### Problem to solve
Could every line below be transcribed exactly, with the pictures dropped?
----------
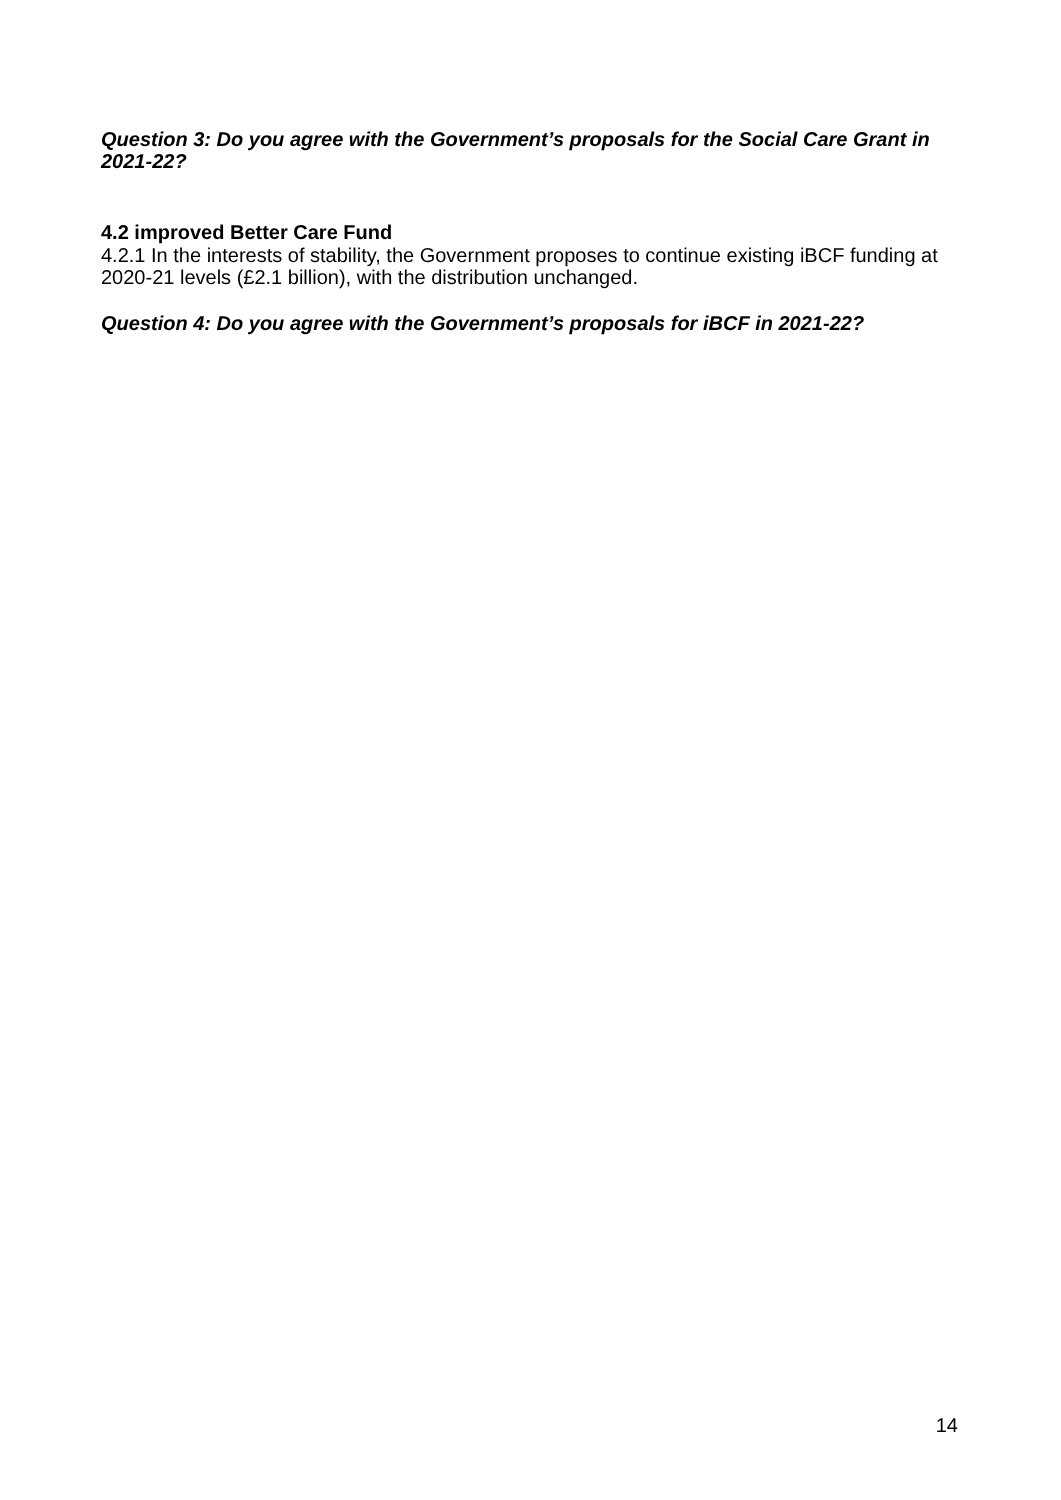Question 3: Do you agree with the Government’s proposals for the Social Care Grant in 2021-22?
4.2 improved Better Care Fund
4.2.1 In the interests of stability, the Government proposes to continue existing iBCF funding at 2020-21 levels (£2.1 billion), with the distribution unchanged.
Question 4: Do you agree with the Government’s proposals for iBCF in 2021-22?
14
----------
### Answer space
Question 3: Do you agree with the Government’s proposals for the Social Care Grant in 2021-22?
4.2 improved Better Care Fund
4.2.1 In the interests of stability, the Government proposes to continue existing iBCF funding at 2020-21 levels (£2.1 billion), with the distribution unchanged.
Question 4: Do you agree with the Government’s proposals for iBCF in 2021-22?
14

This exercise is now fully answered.